January 31st, 2003
|01:31 am - concat|
Figured for my own reference I'd pass this along. If you haven't seen it, this is surreal and interesting. And the switch ads seem to be a popular topic of parody (Linux, Rosen)
Another attempt at "Total Information Awareness" (not yet scheduled for preemption!) tomorrow. WRCT 88.3, 6pm. Which means I probably have to make my mom take the 28X (and given Friday afternoon Pittsburgh traffic...)
A somewhat amusing take on insta-wealth (on inheriting $2.7B++).
9. Open a savings account for college.
8. Buy a college.
|Date:||January 31st, 2003 08:35 am (UTC)|| |
The heirarchical filesystem is a really wonderful thing for programmers and websites. I think you expose yourself in your retraction.
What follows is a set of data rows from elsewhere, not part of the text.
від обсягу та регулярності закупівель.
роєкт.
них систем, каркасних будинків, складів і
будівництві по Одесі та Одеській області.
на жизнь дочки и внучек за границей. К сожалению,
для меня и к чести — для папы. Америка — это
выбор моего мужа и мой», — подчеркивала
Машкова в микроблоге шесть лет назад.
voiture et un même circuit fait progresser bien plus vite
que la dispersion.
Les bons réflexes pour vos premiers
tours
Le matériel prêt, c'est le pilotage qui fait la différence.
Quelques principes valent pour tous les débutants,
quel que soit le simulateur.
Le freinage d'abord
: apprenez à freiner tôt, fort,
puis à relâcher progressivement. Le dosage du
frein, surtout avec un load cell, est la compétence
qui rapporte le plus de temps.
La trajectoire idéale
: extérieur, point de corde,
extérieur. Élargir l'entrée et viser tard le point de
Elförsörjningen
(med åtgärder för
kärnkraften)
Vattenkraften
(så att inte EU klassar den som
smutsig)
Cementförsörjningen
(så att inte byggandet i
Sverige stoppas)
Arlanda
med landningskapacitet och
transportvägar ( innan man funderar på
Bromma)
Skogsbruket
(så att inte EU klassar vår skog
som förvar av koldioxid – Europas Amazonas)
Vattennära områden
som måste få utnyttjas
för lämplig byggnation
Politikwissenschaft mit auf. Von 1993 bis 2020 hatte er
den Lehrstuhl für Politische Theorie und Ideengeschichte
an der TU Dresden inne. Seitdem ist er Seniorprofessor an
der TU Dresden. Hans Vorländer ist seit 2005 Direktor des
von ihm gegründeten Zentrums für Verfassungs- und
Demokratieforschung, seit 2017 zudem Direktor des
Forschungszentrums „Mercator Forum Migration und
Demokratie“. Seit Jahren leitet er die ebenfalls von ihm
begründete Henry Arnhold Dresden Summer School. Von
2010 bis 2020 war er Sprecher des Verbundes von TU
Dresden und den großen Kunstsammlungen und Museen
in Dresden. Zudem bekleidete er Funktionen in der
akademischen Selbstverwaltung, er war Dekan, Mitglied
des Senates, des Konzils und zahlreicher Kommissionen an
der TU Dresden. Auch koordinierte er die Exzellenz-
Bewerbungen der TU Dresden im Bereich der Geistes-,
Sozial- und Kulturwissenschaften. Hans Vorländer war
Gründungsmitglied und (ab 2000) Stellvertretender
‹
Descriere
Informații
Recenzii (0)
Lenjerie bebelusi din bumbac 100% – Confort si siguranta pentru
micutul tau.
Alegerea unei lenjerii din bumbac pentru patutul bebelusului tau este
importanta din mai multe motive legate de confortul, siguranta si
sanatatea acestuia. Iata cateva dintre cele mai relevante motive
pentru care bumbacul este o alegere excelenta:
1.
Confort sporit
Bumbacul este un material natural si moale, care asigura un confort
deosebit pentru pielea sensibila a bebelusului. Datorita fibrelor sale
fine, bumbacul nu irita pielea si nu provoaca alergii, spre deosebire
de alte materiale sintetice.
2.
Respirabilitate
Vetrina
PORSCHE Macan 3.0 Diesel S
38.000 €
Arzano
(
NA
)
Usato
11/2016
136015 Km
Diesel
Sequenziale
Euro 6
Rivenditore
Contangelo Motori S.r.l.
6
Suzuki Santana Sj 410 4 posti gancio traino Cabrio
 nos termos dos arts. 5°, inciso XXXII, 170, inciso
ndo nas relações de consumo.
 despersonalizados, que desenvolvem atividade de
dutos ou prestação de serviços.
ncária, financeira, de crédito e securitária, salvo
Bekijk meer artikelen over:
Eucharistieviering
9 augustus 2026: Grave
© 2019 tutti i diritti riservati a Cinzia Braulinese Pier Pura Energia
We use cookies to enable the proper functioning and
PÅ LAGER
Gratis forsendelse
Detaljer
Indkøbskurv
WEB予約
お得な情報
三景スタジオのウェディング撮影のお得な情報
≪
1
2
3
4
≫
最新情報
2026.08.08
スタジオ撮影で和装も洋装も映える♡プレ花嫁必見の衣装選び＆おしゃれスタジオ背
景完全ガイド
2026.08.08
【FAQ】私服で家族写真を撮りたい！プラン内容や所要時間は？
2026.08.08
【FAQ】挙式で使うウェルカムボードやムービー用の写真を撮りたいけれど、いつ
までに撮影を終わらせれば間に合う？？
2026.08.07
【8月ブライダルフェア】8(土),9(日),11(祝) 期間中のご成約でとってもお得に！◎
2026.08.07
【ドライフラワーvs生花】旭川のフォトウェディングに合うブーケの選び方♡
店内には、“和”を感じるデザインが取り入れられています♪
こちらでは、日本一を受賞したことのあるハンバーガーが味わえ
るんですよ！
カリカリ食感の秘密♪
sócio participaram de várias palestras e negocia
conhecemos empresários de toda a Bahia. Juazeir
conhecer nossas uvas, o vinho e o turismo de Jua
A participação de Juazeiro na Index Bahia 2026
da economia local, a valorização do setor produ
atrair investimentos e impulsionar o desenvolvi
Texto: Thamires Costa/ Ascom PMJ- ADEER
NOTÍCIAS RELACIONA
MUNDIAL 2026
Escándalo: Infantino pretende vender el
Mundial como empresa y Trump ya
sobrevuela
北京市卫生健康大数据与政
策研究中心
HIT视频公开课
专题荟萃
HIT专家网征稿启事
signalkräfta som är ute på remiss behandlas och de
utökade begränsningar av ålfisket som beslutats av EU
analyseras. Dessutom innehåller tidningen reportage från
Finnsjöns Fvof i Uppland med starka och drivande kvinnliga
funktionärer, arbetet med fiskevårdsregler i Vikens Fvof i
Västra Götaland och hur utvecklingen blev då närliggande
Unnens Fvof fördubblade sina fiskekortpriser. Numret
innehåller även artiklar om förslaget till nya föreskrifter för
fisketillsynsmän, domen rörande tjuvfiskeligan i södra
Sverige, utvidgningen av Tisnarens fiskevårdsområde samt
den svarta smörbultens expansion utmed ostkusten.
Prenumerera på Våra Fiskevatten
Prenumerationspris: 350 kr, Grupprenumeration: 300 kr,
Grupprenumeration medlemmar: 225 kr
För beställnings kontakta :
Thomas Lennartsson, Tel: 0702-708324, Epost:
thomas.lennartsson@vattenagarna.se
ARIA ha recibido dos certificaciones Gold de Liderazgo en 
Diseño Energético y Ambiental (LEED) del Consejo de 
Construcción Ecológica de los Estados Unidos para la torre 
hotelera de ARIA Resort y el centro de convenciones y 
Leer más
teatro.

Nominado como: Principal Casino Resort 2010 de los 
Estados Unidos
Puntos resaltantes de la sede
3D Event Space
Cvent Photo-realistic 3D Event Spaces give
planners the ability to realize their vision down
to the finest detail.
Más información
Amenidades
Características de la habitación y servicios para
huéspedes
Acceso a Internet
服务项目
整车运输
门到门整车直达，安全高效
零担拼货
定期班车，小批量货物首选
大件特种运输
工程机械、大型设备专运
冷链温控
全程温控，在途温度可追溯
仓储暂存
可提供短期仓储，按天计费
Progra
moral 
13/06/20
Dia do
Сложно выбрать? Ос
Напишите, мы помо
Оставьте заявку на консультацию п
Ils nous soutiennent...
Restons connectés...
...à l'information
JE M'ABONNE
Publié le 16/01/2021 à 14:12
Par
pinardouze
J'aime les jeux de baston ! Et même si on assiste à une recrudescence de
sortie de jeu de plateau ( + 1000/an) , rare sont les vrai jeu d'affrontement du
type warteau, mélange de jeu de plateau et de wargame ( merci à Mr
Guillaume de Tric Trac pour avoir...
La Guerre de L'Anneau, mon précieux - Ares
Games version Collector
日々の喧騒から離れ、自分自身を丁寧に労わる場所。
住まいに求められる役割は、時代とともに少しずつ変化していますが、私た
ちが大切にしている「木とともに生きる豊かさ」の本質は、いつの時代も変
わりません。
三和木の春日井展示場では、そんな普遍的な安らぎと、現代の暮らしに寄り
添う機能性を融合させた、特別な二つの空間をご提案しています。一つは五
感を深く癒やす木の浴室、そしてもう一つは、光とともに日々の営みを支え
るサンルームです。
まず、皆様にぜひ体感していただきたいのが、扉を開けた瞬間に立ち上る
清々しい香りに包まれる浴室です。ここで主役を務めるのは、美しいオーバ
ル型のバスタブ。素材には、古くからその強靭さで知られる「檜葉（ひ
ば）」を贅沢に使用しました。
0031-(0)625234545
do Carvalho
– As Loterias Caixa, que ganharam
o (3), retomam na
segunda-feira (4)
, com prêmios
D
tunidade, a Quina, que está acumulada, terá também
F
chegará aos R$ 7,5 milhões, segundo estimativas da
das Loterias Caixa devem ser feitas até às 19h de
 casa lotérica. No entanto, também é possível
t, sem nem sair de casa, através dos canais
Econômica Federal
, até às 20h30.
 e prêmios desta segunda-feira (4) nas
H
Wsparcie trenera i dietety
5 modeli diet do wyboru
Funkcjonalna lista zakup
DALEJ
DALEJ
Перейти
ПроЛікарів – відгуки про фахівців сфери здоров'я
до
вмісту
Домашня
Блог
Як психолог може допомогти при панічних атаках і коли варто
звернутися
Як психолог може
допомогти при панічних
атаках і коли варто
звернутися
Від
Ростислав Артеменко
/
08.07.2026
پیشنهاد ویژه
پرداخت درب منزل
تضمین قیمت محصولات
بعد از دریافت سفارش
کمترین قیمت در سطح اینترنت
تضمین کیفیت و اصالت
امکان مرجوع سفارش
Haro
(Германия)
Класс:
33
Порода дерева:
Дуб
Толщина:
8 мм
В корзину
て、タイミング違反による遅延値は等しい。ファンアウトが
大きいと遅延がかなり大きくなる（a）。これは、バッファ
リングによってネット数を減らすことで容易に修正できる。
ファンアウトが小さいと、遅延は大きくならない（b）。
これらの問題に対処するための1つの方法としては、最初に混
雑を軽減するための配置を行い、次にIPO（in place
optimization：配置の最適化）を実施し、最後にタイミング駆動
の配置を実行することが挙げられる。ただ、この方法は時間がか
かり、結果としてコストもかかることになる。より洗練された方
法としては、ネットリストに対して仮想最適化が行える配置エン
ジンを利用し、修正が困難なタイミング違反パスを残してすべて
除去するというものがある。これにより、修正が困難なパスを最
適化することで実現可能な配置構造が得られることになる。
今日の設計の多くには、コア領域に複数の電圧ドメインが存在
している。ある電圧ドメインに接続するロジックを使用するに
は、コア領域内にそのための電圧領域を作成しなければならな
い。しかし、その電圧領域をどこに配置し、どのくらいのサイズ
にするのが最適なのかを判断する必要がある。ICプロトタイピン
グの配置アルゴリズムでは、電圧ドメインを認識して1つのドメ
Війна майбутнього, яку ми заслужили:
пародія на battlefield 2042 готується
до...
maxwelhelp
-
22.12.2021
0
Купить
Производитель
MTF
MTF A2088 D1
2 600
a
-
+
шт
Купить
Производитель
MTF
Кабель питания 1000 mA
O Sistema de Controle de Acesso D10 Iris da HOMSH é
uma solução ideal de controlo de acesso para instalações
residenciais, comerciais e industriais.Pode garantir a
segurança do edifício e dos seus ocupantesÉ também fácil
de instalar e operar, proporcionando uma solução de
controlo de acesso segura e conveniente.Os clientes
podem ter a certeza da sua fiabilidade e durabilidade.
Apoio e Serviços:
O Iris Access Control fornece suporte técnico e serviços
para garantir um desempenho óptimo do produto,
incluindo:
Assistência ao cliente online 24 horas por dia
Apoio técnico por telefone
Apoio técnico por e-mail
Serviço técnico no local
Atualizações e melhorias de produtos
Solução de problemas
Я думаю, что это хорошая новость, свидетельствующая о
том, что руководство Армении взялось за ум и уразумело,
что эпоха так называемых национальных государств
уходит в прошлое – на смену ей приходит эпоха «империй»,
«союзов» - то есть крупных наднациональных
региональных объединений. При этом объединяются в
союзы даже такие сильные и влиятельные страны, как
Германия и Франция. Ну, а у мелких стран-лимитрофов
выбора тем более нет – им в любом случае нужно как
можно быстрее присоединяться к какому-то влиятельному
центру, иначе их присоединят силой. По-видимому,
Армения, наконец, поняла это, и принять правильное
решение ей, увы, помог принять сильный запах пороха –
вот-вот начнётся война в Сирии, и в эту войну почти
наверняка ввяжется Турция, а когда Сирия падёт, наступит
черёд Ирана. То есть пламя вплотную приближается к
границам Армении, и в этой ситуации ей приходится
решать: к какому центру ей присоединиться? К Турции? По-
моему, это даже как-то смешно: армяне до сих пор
Part of your resistance is a fear, I believe, of the performance penalty of amorphous data. If we ignore that (and you are enough of a database haxor to recognize how this penalty could be reduced), I think I agree with a bunch of it. Of course, I do have stuff directories.
In your final example, for instance: If you wanted to listen to Orb, you'd type "orb". I'd imagine for music this system would be even better than for normal data -- did you ever use Napster? It is much more intuitive, if you know sort of what you want, to be able to enter some of the parameters. An example: I like Elliot Smith's song "Needle in the Hay". I don't remember which of his albums it is on. I could either say "I want Elliot Smith's Needle in the Hay", or I could change into the Elliot Smith directory and hunt (manually or with a search) through his discography. Why don't I just not separate by CD, you say? Because whereever I make my division of bins, I lose either ease of use or information (what if I want to load up a particular album?) If the filesystem could read ID3 tags, none of this would be an issue.
I guess I'm just not organized like you are.